African elephant poaching costs the continent greatly
African Elephant poaching costs the continent greatly, according to a new study.
Poachers kill between 20,000 and 30,000 elephants in Africa every year. But their gain – payment for illegally collected ivory from crime syndicates seeking to meet Asian demand – is Africa’s national loss, a new study shows.
It’s a big loss, too: experts say the continent is losing around $25 million (USD) per year in lost tourism revenues. The study, published in the journal Nature Communications, found that the financial cost of cracking down on poaching in several African regions is lower than the loss of visitors and their money.
The study’s lead author, Dr. Robin Naidoo of the World Wildlife Fund (WWF), pointed out there are moral reasons to protest the poaching of elephants. However, not everyone feels they have an ethical responsibility toward Africa’s elephants, he said. This study shows it’s not just a moral concern for the African countries where elephants live, but also a financial one.
Though the researchers were aware parks tend to report lower tourism when poaching is a problem, this is the first attempt to calculate just how much of a negative impact on tourism poaching has, the researchers said.
Dr.

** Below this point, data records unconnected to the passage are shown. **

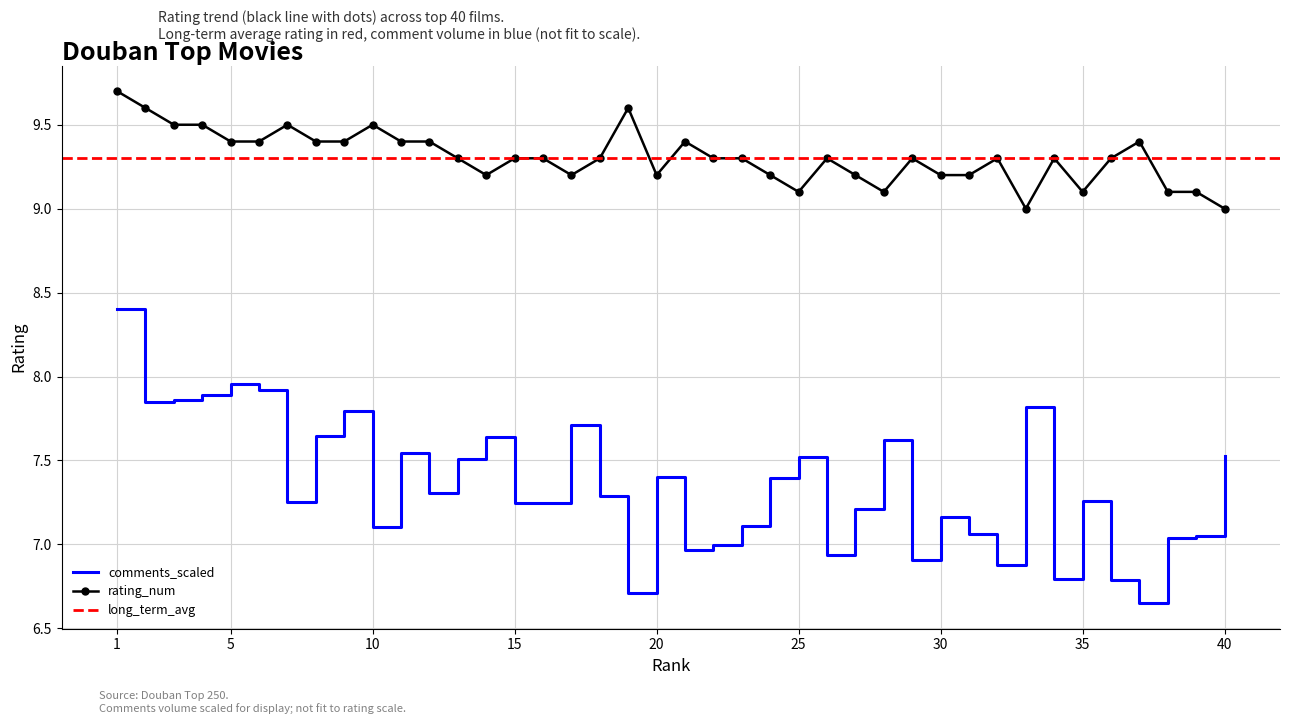

How many interior local valleys does the comments_scaled series have?

12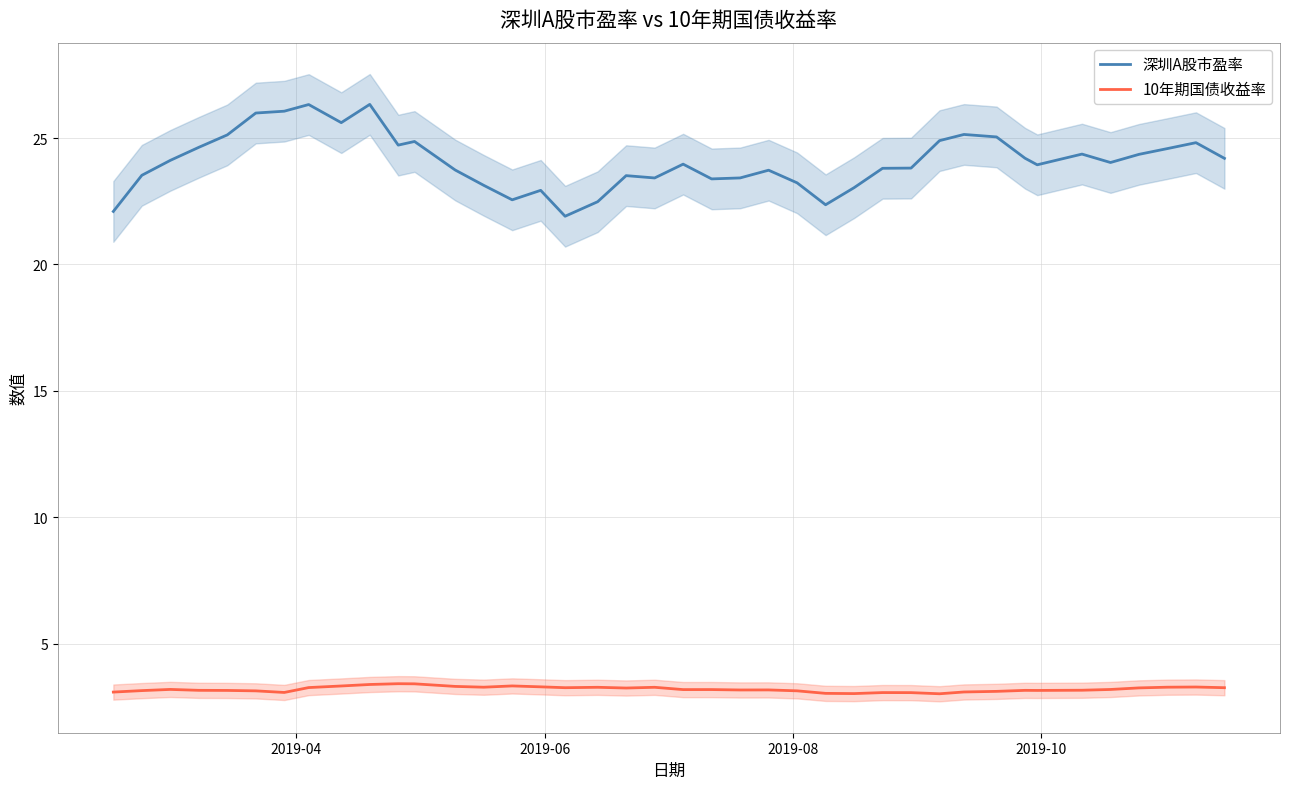

True or false: 10年期国债收益率 and 深圳A股市盈率 intersect in this chart.

False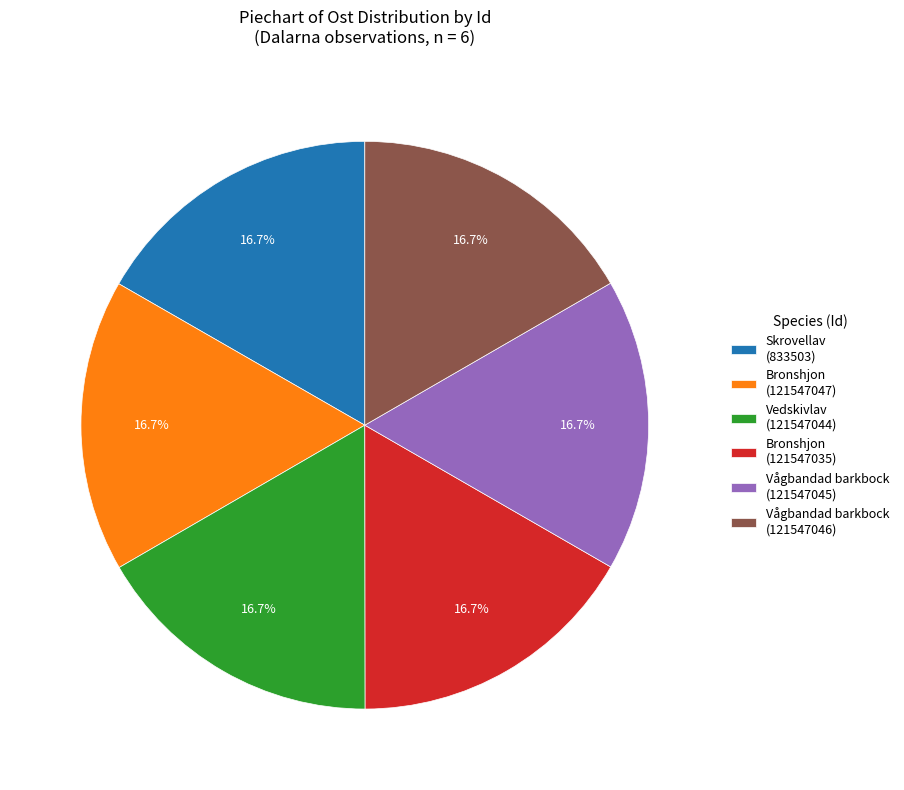

Approximately how many times larger is the value at Vedskivlav (121547044) compared to Bronshjon (121547035)?

1.0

Brendan Fisher, economist at the University of Vermont, summed it up in simple numbers: for every dollar spent to prevent poaching, parks in East Africa could expect to get about $1.78 back. The western and southern parts of the continent could also see their investment in elephant protection pay off, Fisher said.
However, similar returns were not seen in central Africa, the researchers said.
African elephant poaching has been a major problem since the late 1970s, and the animals have been classified as “threatened” by the Endangered Species Act since 1978. It’s estimated that over the past 10 years, African elephant populations have declined by over 20 percent.
The study was conducted by scientists from the University of Vermont, the University of Cambridge and the WWF.